Selon les thèses de la doctrine sociale de l’Eglise (qui confortent valablement celles du crédit social), le but de l’économie, ce n’est pas de fournir des emplois, ni de faire des profits, ou la croissance à tout prix, mais de satisfaire les besoins humains dans le respect de la dignité et de la liberté de la personne humaine. C’est dire que le profit ne devrait pas être perçu comme la fin ultime, mais un moyen. La satisfaction des besoins humains, étant la fin recherchée. C’est ce que Benoît XVI dénonce dans son Encyclique « Caritas in veritate » (l’amour dans la vérité) : « le profit est utile si, en tant que moyen, il est orienté vers un but qui lui donne un sens relatif aussi bien quant à la façon de le créer que de l’utiliser. La visée exclusive du profit, s’il est produit de façon mauvaise ou s’il n’a pas le bien commun pour but ultime, risque de détruire la richesse et d’engendrer la pauvreté ». Aussi, le Saint Siège voudra que la finance qui est un moyen, un instrument et non une fin (son but est de financer la production et la distribution) soit soumise aux règles morales. Ce qu’il précise dans « Caritas in veritate » : « il faut enfin que la finance et tant que telle, avec ses structures et ses modalités de fonctionnement nécessairement renouvelées après le mauvais usage qu’en a été fait et qui a eu des conséquences néfastes sur l’économie réelle, redevienne un instrument visant à une meilleure production de richesse et au développement.
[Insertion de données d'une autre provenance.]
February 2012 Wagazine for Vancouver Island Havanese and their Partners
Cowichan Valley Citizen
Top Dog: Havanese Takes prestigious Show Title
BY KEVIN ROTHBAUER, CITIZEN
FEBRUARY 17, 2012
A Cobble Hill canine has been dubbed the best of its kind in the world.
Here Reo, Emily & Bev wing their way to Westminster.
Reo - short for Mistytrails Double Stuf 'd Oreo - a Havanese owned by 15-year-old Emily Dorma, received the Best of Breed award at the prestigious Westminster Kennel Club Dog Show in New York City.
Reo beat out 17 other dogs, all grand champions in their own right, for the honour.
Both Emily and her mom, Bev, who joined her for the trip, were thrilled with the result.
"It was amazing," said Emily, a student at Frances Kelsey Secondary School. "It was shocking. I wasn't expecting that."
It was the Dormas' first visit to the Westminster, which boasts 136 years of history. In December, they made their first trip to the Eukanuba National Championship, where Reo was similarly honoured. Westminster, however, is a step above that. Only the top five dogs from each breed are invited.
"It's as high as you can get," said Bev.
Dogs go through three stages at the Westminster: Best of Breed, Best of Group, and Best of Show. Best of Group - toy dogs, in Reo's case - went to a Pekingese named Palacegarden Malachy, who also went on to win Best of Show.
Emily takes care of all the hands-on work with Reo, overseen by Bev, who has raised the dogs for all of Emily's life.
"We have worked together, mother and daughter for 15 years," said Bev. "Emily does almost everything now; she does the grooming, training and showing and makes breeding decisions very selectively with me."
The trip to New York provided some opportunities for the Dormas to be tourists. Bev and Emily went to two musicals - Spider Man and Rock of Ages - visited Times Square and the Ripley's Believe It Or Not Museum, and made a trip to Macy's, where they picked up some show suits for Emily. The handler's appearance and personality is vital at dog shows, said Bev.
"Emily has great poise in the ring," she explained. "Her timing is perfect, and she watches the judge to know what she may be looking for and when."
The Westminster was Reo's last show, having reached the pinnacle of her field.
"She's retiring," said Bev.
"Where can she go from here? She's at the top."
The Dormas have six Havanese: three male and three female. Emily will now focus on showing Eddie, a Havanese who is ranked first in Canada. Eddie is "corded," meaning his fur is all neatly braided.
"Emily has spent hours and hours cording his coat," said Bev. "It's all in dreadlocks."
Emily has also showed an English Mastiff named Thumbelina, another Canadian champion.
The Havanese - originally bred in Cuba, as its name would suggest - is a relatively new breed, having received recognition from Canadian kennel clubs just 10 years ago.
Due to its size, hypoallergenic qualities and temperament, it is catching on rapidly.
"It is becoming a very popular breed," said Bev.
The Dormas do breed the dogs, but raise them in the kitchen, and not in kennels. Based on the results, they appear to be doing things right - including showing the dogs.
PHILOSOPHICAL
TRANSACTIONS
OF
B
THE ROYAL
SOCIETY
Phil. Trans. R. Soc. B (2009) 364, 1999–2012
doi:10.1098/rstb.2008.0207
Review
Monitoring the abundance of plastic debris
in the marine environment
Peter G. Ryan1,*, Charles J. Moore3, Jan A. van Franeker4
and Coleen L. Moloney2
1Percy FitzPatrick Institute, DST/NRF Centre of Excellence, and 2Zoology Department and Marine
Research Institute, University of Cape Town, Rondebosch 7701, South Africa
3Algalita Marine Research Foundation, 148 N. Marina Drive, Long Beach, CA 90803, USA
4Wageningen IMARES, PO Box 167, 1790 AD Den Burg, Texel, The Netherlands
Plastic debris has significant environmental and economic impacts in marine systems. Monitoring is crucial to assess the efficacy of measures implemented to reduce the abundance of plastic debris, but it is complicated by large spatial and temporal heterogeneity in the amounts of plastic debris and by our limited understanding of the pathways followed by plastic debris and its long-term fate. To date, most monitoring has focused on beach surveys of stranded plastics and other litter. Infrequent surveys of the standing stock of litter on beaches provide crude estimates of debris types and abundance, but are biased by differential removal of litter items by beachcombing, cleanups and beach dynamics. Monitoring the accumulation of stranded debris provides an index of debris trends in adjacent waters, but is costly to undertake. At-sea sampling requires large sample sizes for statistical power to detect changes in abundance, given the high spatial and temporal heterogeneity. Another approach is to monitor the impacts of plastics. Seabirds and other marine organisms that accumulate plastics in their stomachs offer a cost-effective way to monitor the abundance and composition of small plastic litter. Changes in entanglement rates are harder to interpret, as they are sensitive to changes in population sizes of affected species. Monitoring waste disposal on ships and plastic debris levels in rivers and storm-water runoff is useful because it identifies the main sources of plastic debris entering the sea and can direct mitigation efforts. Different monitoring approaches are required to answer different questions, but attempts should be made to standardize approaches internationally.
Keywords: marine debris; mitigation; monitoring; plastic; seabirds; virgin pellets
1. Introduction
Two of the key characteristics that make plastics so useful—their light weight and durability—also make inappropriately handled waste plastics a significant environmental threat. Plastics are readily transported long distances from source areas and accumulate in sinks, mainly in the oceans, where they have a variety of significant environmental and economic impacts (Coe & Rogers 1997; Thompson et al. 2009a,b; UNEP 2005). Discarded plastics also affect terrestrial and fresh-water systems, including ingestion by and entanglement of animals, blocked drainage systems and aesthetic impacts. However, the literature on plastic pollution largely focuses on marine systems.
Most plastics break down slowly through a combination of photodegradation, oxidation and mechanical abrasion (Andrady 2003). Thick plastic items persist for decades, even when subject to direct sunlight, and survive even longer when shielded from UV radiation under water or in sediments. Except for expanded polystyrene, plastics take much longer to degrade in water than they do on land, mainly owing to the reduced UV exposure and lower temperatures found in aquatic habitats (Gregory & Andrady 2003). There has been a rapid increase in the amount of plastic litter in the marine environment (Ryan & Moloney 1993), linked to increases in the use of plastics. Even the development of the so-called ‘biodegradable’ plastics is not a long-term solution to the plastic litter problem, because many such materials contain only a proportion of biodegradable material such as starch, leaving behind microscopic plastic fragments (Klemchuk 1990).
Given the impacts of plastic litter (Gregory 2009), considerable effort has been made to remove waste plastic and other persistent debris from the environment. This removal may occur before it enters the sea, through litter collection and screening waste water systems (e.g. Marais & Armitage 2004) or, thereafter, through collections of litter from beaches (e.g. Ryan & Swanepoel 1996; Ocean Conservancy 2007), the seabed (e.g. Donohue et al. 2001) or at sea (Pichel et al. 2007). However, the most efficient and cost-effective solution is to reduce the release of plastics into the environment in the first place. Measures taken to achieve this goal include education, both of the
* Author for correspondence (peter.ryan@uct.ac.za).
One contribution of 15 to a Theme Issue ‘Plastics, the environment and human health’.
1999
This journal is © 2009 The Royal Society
Toute l’économie et toute la finance, et pas seulement quelques-uns de leurs secteurs doivent, en tant qu’instruments, être utilisés de manière éthique afin de créer les conditions favorables pour le développement de l’homme et des peuples ».

Ce vœu, son prédécesseur, le Pape Jean Paul II, l’avait également émis quelques années auparavant dans son Encyclique « Sollicitudo rei Socialis » en appelant à la conscience des plus nantis à rejeter le système financier actuel, érigé en ‘’structure de péché’’ et à combattre « le désir exclusif du profit et la  soif du pouvoir dans le but d’imposer aux autres, sa propre volonté »

Cependant, l’engagement du Saint Siège dans la dénonciation du scandale de disparités criantes qui caractérisent les hommes depuis la formation des Etats-nations date de Pie XI. En effet, dès 1931, ce chantre de la doctrine sociale de l’Eglise va s’insurger dans son Encyclique « Quadragesimo anno » contre l’abjection dans laquelle la finance tient l’humanité en comparant l’argent au sang économique de la nation : « Ce pouvoir est surtout considérable chez ceux qui, détenteurs et maître absolus de l’argent et du crédit, gouvernent le crédit et le dispensent selon leur plaisir. Par-là, ils distribuent le sang à l’organisme économique dont ils tiennent la vie entre leurs mains si bien que, sans leur consentement, nul ne peut plus respirer ». Et d’ajouter à propos de la déchéance du pouvoir politique : « les gouvernements sont déchus de leurs nobles fonctions et sont devenus les valets des intérêts privés. On a des lois pour protéger les remboursements aux faiseurs d’argent. On n’en a pas pour empêcher un être humain de mourir de misère ».

Cette prise de position du Vatican sur les grandes problématiques économiques et sociales qu’ont engendrées l’inhumanité du système d’argent, sera maintenue sous le magistère de Pie XII. Jean XXIII, Paul VI et Jean Paul II ne s’y dérogeront pas. De même, suivant la même logique, Benoît XVI  croisera le fer avec le capital. L’actuel Pape François s’inscrit dans la même posture.